Stored data entries:
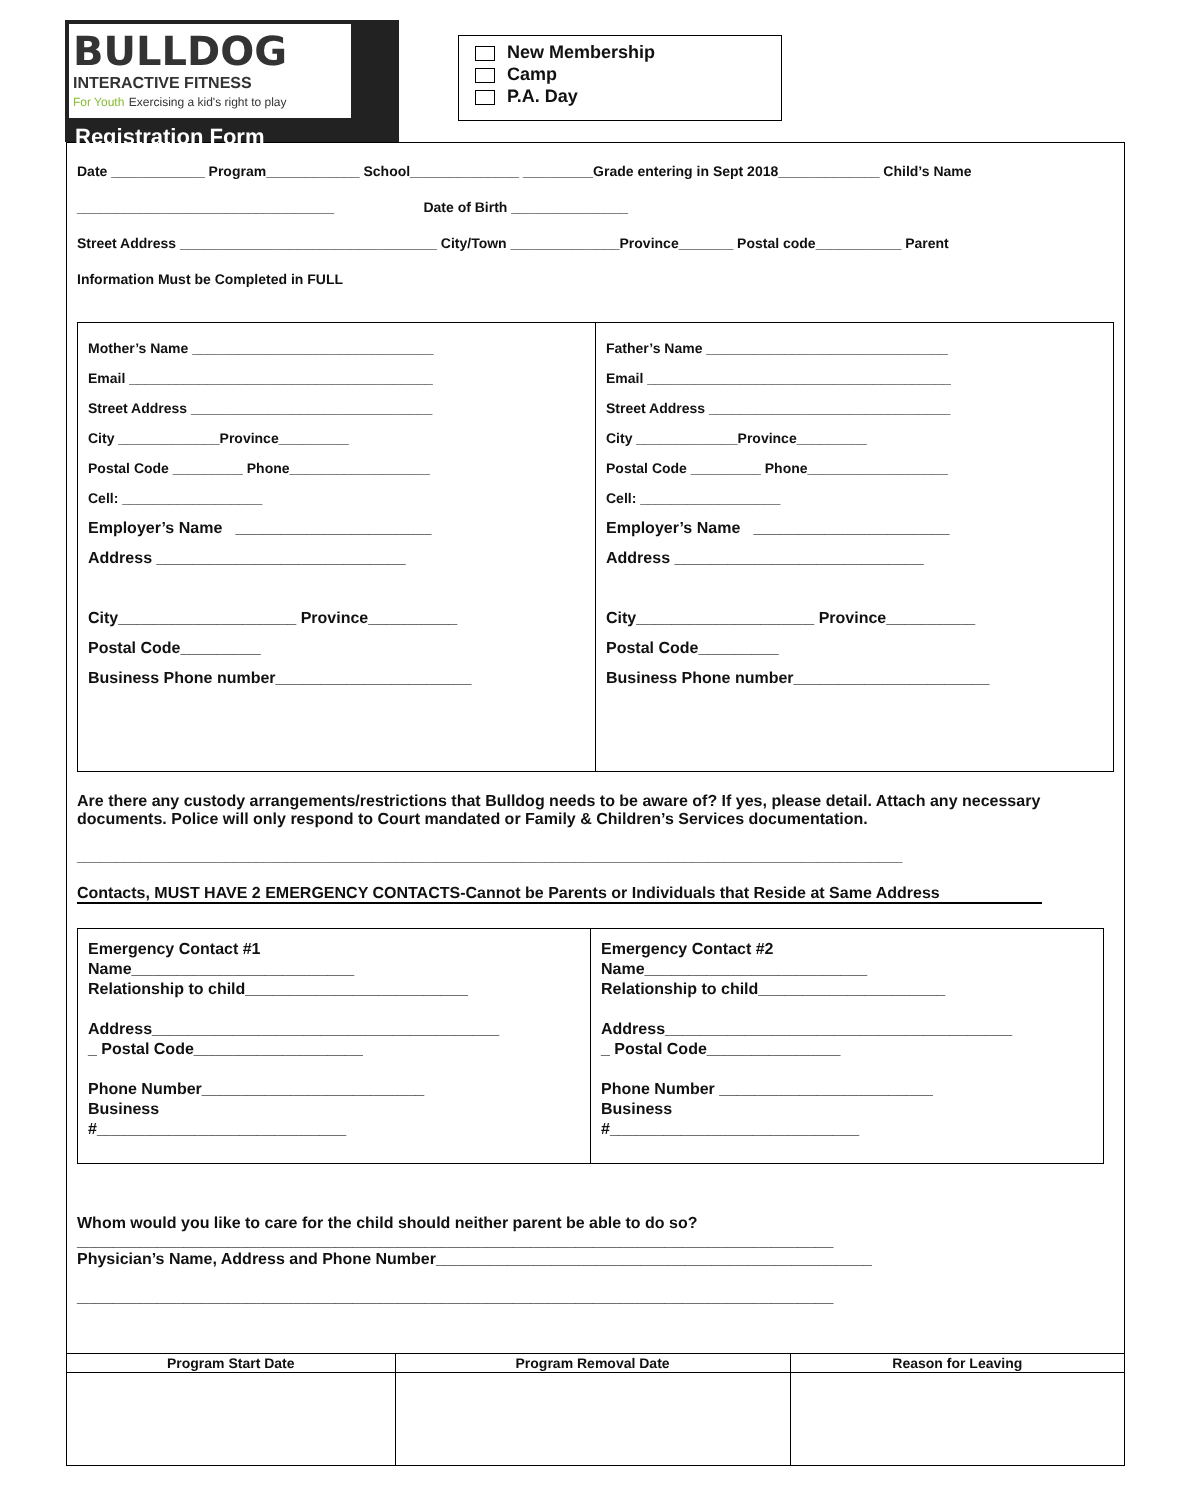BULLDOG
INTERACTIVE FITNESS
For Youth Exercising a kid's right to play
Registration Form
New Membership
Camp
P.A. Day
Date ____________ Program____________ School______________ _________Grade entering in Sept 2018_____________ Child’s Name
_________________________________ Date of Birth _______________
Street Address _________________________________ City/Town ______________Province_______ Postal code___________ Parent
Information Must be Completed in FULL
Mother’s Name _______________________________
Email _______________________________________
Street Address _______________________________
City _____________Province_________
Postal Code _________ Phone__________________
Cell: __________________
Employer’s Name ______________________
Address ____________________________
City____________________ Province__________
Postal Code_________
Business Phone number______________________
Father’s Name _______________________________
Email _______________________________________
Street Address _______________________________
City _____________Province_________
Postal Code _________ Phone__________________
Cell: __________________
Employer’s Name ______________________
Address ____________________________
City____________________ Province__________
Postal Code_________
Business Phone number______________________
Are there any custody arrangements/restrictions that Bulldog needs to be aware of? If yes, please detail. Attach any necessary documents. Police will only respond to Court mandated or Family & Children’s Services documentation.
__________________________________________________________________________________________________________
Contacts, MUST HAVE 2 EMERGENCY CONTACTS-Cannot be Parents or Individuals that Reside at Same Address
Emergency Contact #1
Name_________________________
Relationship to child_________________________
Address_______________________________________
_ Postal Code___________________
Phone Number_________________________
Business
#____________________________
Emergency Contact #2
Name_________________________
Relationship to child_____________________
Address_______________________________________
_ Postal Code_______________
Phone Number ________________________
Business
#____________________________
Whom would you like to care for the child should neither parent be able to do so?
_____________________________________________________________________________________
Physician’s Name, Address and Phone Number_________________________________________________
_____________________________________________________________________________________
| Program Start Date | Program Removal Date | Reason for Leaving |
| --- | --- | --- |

---

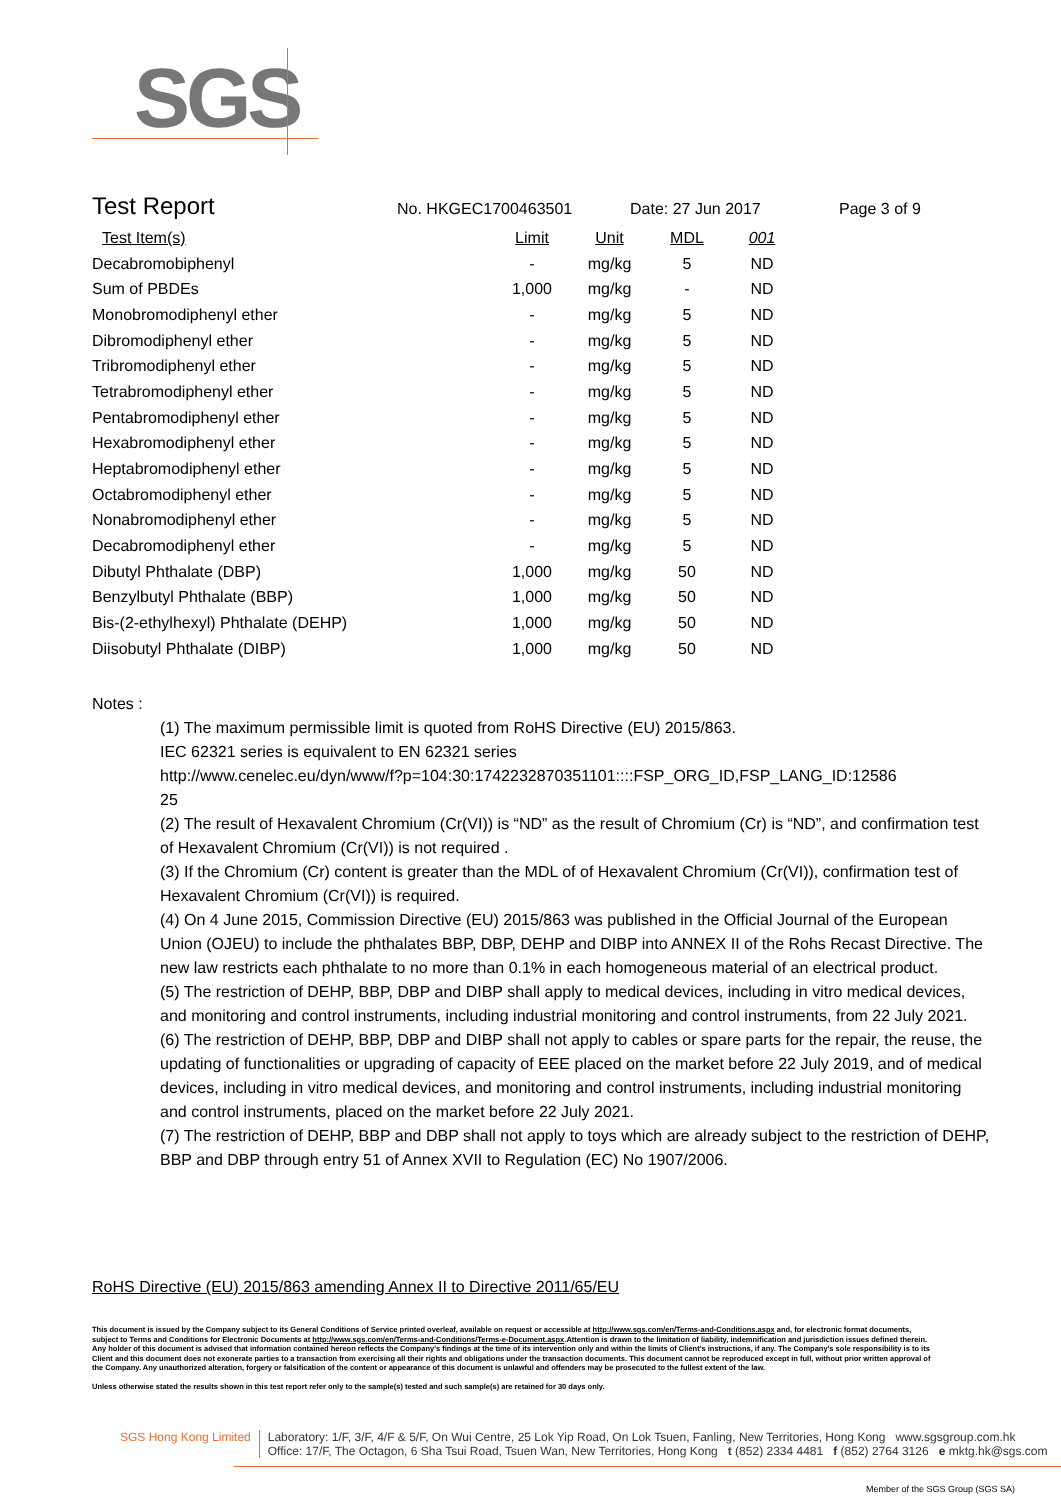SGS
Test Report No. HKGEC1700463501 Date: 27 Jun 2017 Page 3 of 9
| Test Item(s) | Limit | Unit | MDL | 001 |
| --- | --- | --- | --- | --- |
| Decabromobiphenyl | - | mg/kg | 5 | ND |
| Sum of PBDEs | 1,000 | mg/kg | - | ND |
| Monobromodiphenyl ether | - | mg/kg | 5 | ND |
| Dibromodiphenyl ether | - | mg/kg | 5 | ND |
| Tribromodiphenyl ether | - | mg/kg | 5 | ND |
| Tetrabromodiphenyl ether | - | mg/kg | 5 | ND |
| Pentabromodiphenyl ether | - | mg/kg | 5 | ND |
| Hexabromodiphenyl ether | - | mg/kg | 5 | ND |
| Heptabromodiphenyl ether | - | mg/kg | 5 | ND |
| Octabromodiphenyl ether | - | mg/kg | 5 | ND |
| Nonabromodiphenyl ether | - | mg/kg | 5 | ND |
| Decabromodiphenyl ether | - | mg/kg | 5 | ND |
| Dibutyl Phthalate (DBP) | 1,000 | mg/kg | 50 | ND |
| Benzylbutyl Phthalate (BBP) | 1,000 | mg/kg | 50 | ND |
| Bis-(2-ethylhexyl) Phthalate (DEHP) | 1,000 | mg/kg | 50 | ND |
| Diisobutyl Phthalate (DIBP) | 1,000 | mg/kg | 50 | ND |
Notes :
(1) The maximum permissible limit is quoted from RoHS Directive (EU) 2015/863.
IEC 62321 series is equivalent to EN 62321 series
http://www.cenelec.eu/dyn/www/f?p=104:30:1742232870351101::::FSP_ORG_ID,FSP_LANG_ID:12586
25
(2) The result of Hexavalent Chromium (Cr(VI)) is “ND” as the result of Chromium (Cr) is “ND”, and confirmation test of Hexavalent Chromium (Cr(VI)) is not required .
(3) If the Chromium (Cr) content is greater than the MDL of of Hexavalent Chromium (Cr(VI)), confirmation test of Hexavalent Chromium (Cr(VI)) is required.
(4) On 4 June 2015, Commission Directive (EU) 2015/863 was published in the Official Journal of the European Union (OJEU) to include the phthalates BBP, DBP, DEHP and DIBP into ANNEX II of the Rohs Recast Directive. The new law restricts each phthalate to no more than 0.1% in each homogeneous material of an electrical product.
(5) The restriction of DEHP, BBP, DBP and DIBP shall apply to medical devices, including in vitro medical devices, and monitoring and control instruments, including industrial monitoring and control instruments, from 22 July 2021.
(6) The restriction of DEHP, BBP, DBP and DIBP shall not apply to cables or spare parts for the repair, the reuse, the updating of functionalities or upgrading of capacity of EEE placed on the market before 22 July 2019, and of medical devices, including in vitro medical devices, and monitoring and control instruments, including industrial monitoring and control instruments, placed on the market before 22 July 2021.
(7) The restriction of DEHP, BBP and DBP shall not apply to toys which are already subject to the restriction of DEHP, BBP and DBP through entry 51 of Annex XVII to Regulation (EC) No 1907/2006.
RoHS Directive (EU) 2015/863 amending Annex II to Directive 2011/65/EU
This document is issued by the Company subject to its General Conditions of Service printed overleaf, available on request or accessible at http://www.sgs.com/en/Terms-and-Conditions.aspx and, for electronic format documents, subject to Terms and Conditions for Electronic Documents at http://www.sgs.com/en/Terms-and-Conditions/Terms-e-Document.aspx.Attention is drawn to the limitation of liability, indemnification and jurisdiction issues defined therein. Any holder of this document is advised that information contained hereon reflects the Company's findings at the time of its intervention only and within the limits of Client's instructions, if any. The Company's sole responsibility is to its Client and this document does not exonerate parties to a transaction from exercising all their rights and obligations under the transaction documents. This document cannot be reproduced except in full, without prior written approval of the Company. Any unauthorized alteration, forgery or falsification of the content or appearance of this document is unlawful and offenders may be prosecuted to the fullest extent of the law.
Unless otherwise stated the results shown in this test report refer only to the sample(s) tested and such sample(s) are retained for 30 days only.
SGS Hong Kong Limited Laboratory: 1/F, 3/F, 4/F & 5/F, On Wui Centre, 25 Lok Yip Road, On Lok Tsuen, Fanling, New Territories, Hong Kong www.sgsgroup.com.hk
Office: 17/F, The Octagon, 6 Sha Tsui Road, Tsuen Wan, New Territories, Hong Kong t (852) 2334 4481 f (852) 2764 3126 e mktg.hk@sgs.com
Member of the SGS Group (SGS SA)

* * *

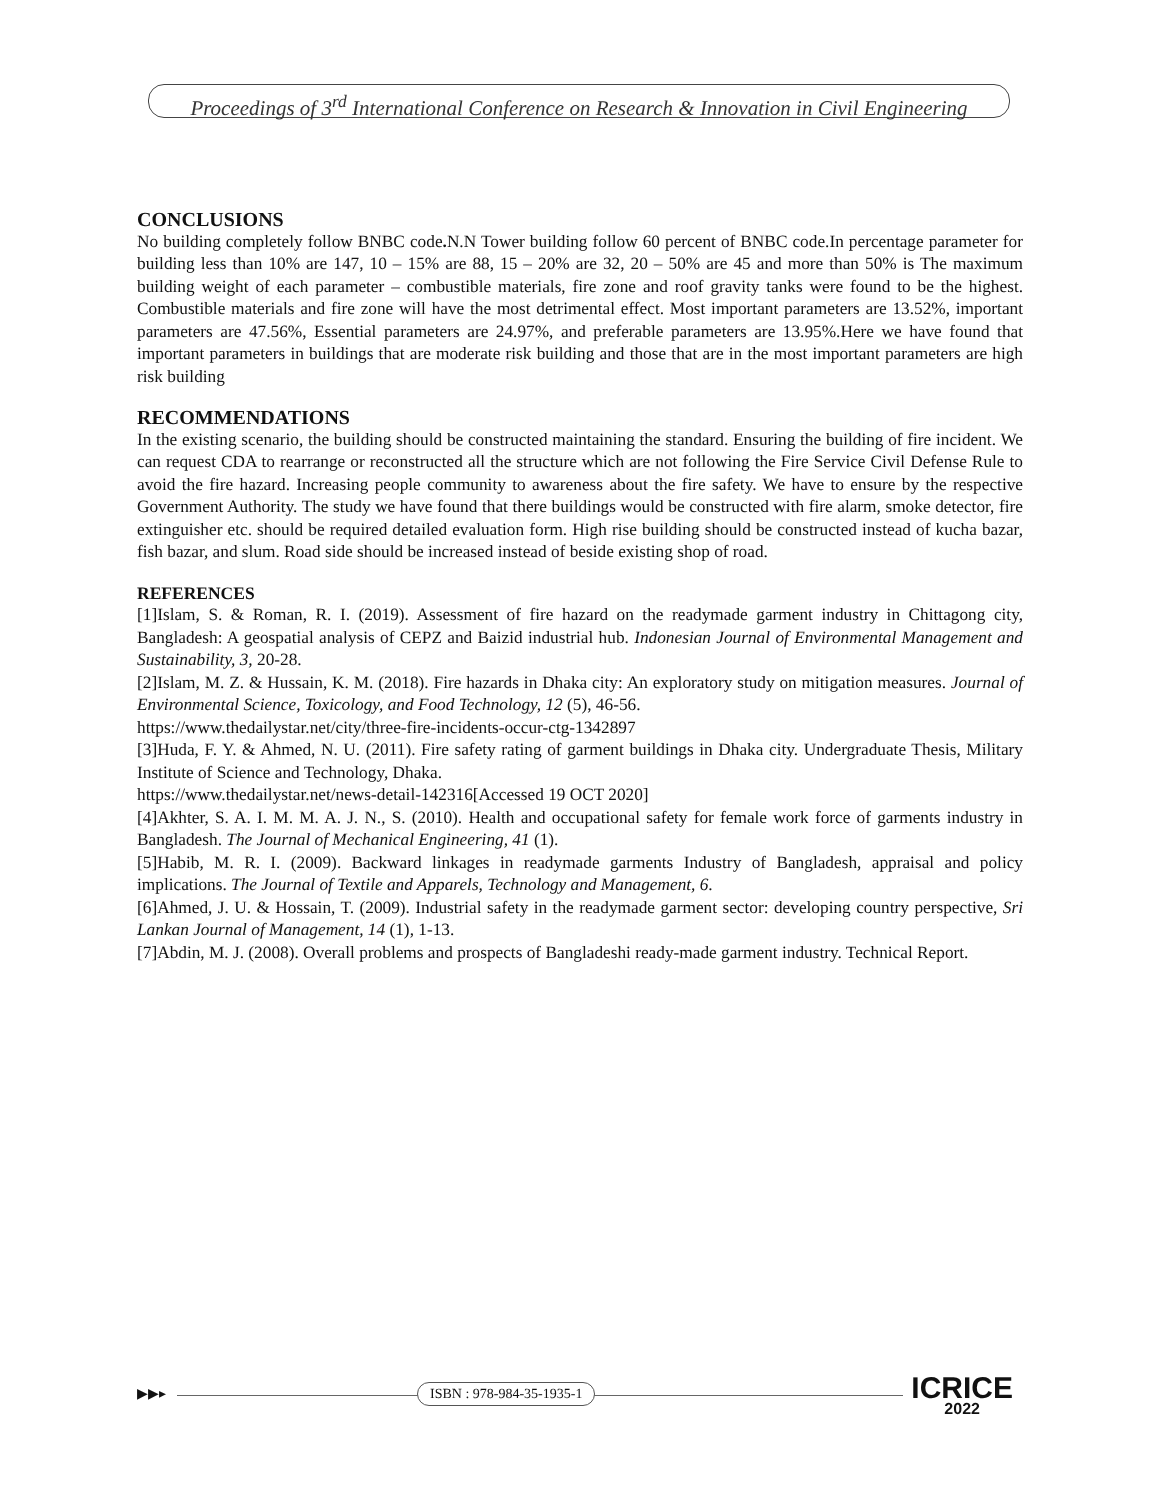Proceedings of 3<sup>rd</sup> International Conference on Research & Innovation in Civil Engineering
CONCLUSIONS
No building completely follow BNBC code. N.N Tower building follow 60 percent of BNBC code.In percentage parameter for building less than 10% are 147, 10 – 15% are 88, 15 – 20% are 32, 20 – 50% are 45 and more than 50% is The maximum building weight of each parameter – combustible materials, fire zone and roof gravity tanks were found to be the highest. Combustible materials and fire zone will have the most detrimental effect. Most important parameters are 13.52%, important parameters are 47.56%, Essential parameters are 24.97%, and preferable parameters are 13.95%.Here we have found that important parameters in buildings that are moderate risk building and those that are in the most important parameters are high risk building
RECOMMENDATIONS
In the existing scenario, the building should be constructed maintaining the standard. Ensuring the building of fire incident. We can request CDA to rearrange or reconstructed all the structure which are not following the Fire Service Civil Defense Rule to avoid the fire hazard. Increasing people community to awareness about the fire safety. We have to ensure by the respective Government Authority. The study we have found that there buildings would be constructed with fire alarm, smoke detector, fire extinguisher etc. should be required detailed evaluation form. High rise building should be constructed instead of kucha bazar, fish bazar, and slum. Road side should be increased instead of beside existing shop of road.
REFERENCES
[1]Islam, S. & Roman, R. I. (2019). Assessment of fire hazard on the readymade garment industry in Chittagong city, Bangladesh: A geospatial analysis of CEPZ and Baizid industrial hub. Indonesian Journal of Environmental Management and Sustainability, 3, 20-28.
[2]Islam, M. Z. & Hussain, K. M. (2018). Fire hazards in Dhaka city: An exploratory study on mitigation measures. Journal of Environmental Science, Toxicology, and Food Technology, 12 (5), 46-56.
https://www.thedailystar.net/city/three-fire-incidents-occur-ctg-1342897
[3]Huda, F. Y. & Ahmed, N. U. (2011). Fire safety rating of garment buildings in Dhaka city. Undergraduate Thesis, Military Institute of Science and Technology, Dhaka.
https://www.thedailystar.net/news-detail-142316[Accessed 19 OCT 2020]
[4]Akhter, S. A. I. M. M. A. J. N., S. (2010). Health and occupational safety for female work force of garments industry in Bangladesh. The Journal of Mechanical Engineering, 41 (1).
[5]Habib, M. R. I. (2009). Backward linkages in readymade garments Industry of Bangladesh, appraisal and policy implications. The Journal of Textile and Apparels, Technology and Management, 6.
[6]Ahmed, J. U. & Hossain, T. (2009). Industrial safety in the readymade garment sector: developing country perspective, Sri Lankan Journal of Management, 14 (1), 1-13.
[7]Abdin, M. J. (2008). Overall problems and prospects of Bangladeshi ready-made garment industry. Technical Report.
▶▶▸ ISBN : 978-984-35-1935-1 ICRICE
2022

▶ Task instructions: Go through the records and show every line with the string "Tsuen" in it.

▶ Task output:
SGS Hong Kong Limited Laboratory: 1/F, 3/F, 4/F & 5/F, On Wui Centre, 25 Lok Yip Road, On Lok Tsuen, Fanling, New Territories, Hong Kong www.sgsgroup.com.hk
Office: 17/F, The Octagon, 6 Sha Tsui Road, Tsuen Wan, New Territories, Hong Kong t (852) 2334 4481 f (852) 2764 3126 e mktg.hk@sgs.com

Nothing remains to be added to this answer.